THE PROBLEM: Carry on the essay about skateboarding's obsession with grinding, starting right after its final sentence.

DOCUMENT TEXT:
— BEGIN —

Tuesday, December 1, 2015

Submit To The Grind: Examining Skateboarding's Original Sin

WONT SOMEBODY THINK OF THE AXLES!!!!
There are things in life so ingrained that we never notice how weird they are unless we take a big step back. Skate culture is full of these sorts of things. In fact, you could say it is built upon them. After all, we're a culture obsessed with finding ways to further complicate riding what is already the world's most dysfunctional vehicle.

Take grinding, and by grinding I mean all the related acts of board sliding , tail sliding, nose sliding, whatever, as well. Grinding, be it trucks or decks, is as essential to modern skateboarding as urethane wheels and precision bearings. But, step out of your skater consciousness and really ponder the grind for a moments and you will quickly realize our obsession with the grind is really fucking weird.



Granted, all of the elements of modern skateboarding's aesthetic are unique, but most of them can be easily traced back to common urges that are expressed in many other athletic and artistic activities. Blasting a huge air or ollieing a big gap ties to the inherent desire we all feel to defy gravity and fly through the air, an urge that goes all the way back to cavemen watching birds circling overhead. Bombing hills is just another permutation of the eternal need for speed, a primal urge that runs through everything from track and field sports to street racing. Technical tricks, the flips and varials, they have an inherent beauty, the same beauty found in the precision movements of a great dancer, gymnast, or juggler.

But grinding? It's an activity that is both unique, puzzling, and totally mad. What we do when we grind our trucks, be it on curb or rail or coping is basically take an already hazardous, poorly controlled vehicle, and intentionally ride it in the worst way possible. We forgo locomotion via the finely engineered, free-rolling wheels, in favor of forward movement by a friction inducing, scraping crash that not only robs your board of forward momentum, but also destroys it.

 And we do it on purpose. For fun.

Carry this impulse to other sports and past times and you'll see it for what it is. It's like a stock car driver suddenly saying: "hey, lets' try to run this race without tires." Like the prima ballerina of the Bolshoi ballet deciding she wants to dance the lead in Swan Lake wearing Doc Marten creepers. It's like a baseball player stepping up to the plate and attempting to hit a home run using his glove instead of his bat. In any other context, the impetus that drives us to grind makes no sense.

Even in context, grinding seems in direct opposition to many of skateboarding's other obsessions.Grinding doesn't make you go faster, it slows you down. It doesn't give you the feeling of flight either, in fact it it gives you the diametric opposite. Grinding is about feeling the ground underneath your trucks with enhanced and perilous intimacy. It's not about separation through speed or weightlessness, its about connection; A destructive and dangerous connection.

Beyond that, grinding, and all the related disciplines...boardslides, tailslides, have basically guaranteed us the eternal scorn of society at large. Not only does our obsession with the grind defy logic, it also puts us in the crosshairs of the rest of the world. Isn't grinding more trouble than it's worth? Isn't it an element of our culture that has, in all conventional ways, held us back? Wouldn't we be better off if it we left it behind?

The logical, rational answer, the answer someone who has never rode a board would give is "yes". You know it. I know it.

At the end of the day, the norms out there could probably get over the inherent danger of skating. They could get over our weird clothes and strange slang. They could get over the skulls and disingenuous allusions to satanism, the weed references plastered over everything, but the one thing they will never let slide is the damage and defacement, no matter how inconsequential, all that grinding leaves on property public and private.

— END —

ENTRIES SUPPLIED:

— BEGIN —

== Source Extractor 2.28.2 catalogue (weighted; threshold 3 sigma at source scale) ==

— END —
— BEGIN —

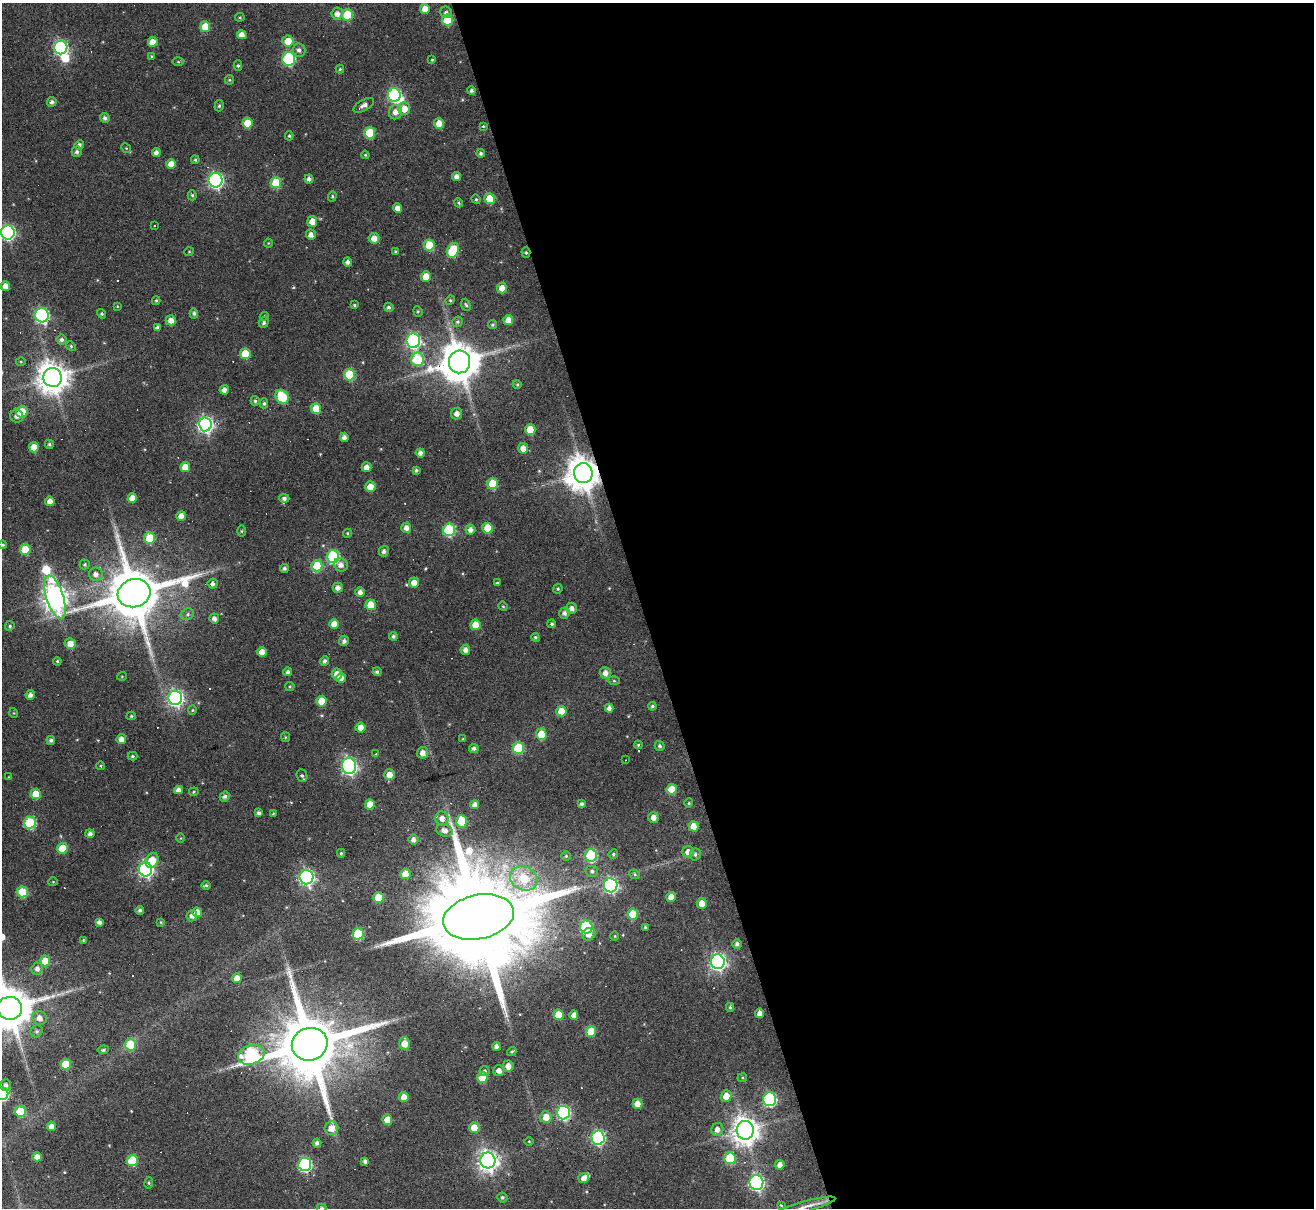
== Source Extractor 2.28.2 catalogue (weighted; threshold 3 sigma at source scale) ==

— END —

EXERCISE RESULT:
Does that mean we'll stop?

No. Never. Not for a second. We love it. We are compelled in service to the grind. But why? Why is it so important to us?

If you trace the grind back to its origin and chart its evolutions, how the grind became so central becomes clear. even if the why remains elusive.

Ironically, the grind was born as a side-effect, a by-product of pushing skyward. It was neither a means nor an end. When skateboarders began to test their limits on the vertical walls of pools, the goal was to push as high up as possible. Once skaters breached the tile, the lip was naturally the next place to go. In that push to get radder and radder, eventually, skaters took their kickturns to the very limits of the wall and wound up going three wheels out. Pushing above the lip had a side effect: it put the strip of metal between the back wheels in contact with concrete. What ensued, if the lip was level, was a little click...a little pivot, a split second where the board was turning, not on its wheels, but on the metal between them. Enough forward momentum would also result in the tiniest of scrapes as the axle actually moved along the lip. If the pool had nice coping, that pivot was a jarring bump and a more robust grinding of metal. It took skill and daring to keep riding in opposition to that bit of friction and the shock the lip could serve up. A new rite of passage was created, a new gauntlet thrown down.

Jay Adams says it all without saying a word. Photo by Glen E. Friedman
Even when skaters started giving gravity the finger and sticking aerials, the grind, the ground-connecting, speed stealing, anti-matter opposite of the air remained. We  needed to shred aluminum and plywood just as badly as we needed to fly through the air.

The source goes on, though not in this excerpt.